Will Posey win? Will Cabrera win? We won’t know until after the World Series, but they could very well both win – at the very least they will both be top contenders. In a sense, these two guys are at opposite ends of that whole “old-fashioned” vs. “advanced” statistics debate. Miguel Cabrera gets penalized relative to Mike Trout because he plays an easier defensive position and does a statistically bad job at it. Posey, on the other hand, plays a tougher position than does Ryan Braun but plays it very well. He’ll be hoping to win by attracting voters that value the simple fact that he catches. Cabrera will be hoping to win over voters with those eye-popping counting stats (139 RBI) and hoping they ignore his mediocre play at the hot corner. Both may get some extra votes by the simple fact that their teams are in the World Series while their chief competitors (Ryan Braun and Mike Trout) failed to make the playoffs. This argument may be silly, but in the back of their mind there are always going to be people thinking “if Ryan Braun is so good – why did his team stink?”.
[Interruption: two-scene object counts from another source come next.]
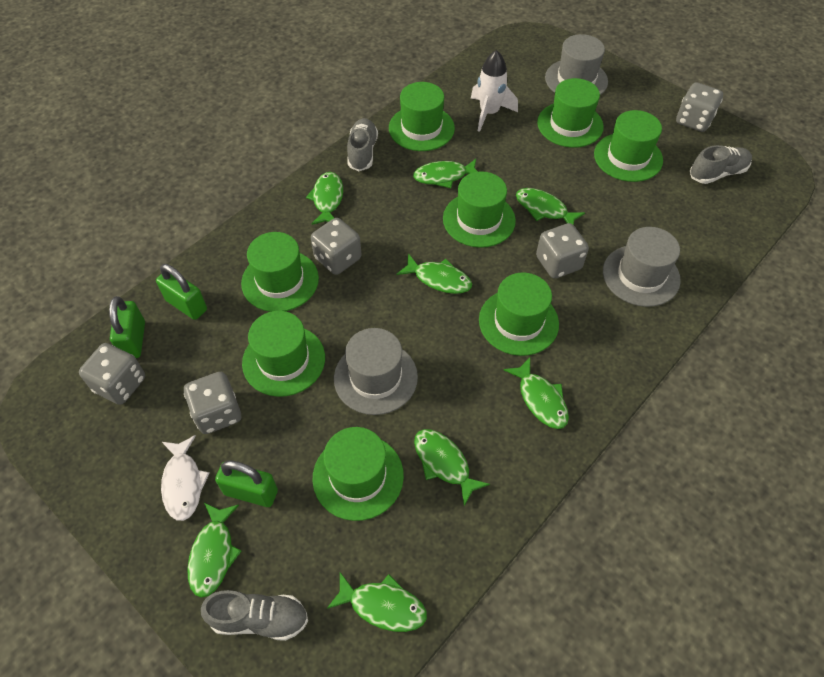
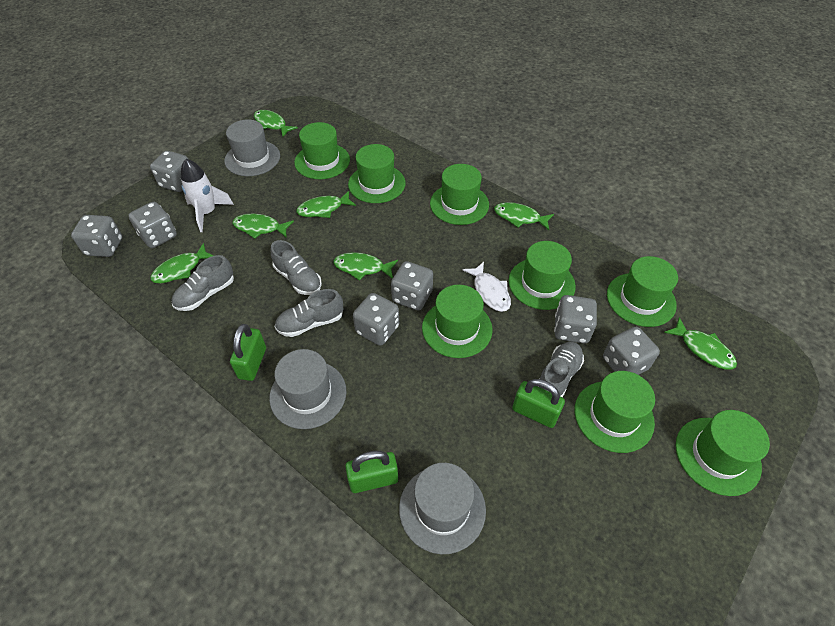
green fish: 8 -> 7
grey dice: 5 -> 7
grey shoe: 3 -> 4

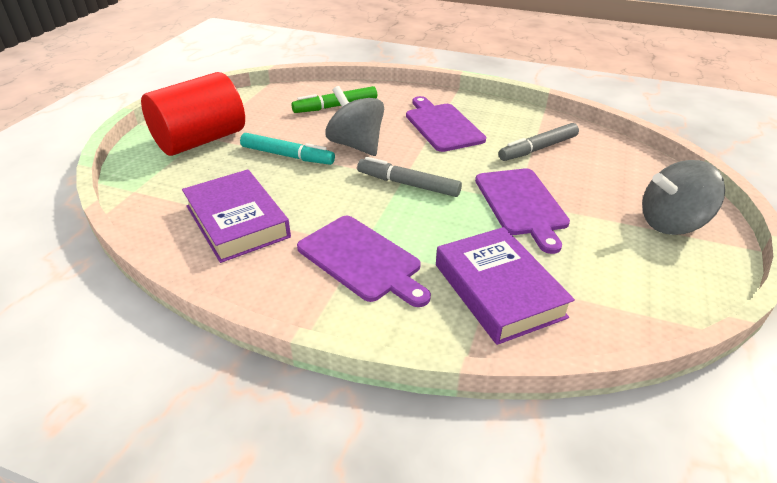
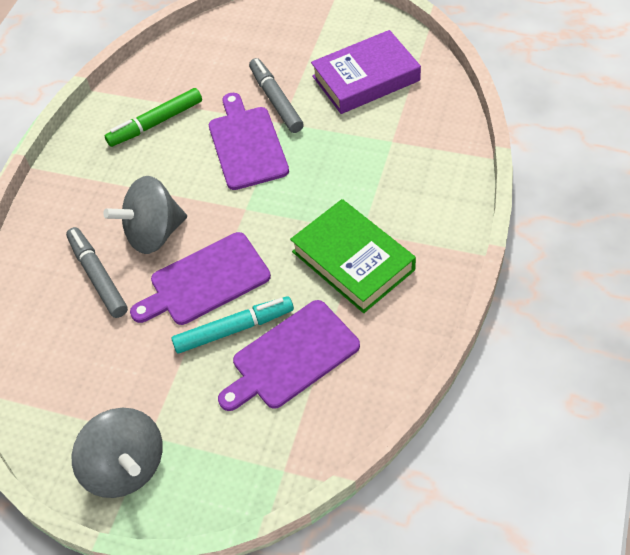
green book: 0 -> 1
purple book: 2 -> 1
red cylinder: 1 -> 0

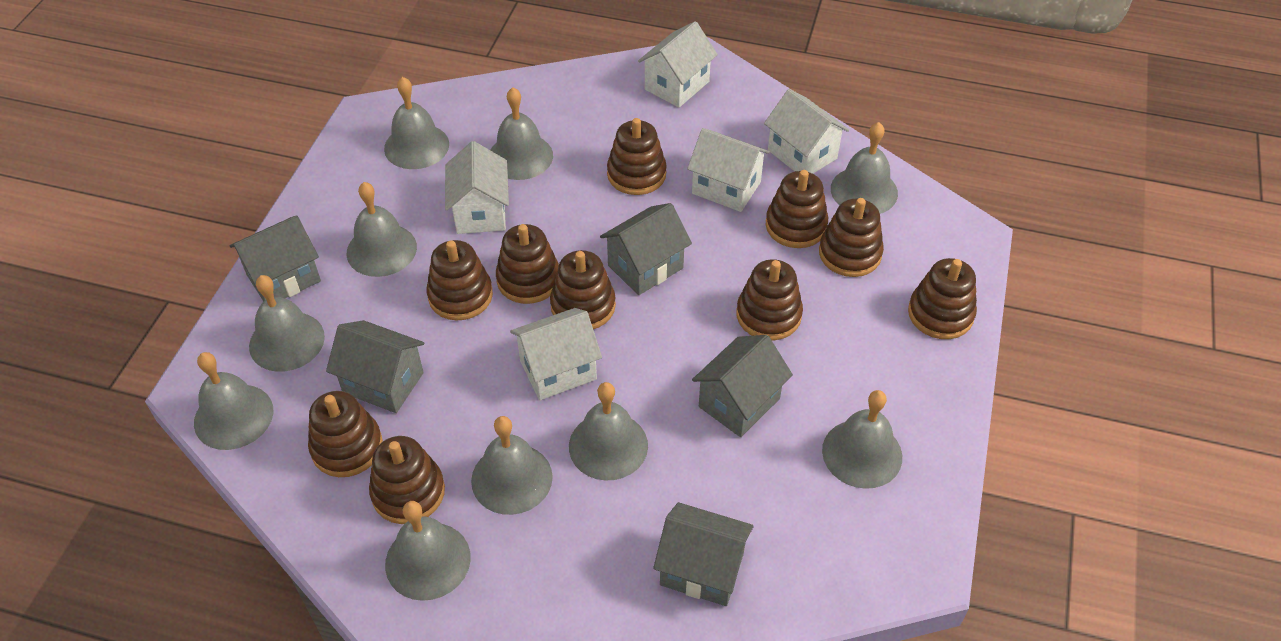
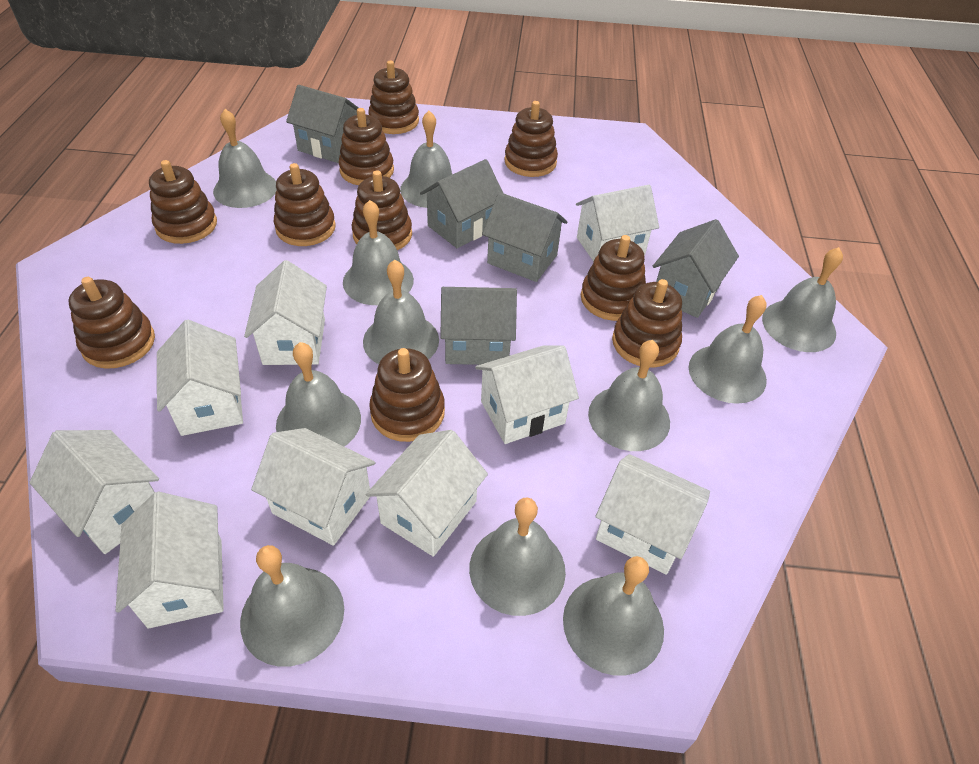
grey bell: 10 -> 11
white house: 5 -> 9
For my two cents – Posey deserves that award and Miguel Cabrera does not. The reason boils down to clutch hitting. Miguel Cabrera led the AL in WPA/LI but not WPA. Posey led the NL in WPA but not WPA/LI. When it counted, Posey was at his best. When it counted, Cabrera (and his league-leading 28 GiDP) did not. In case anybody was interested, it wasn’t even Cabrera that finished second behind Trout in AL WPA – it was Prince Fielder.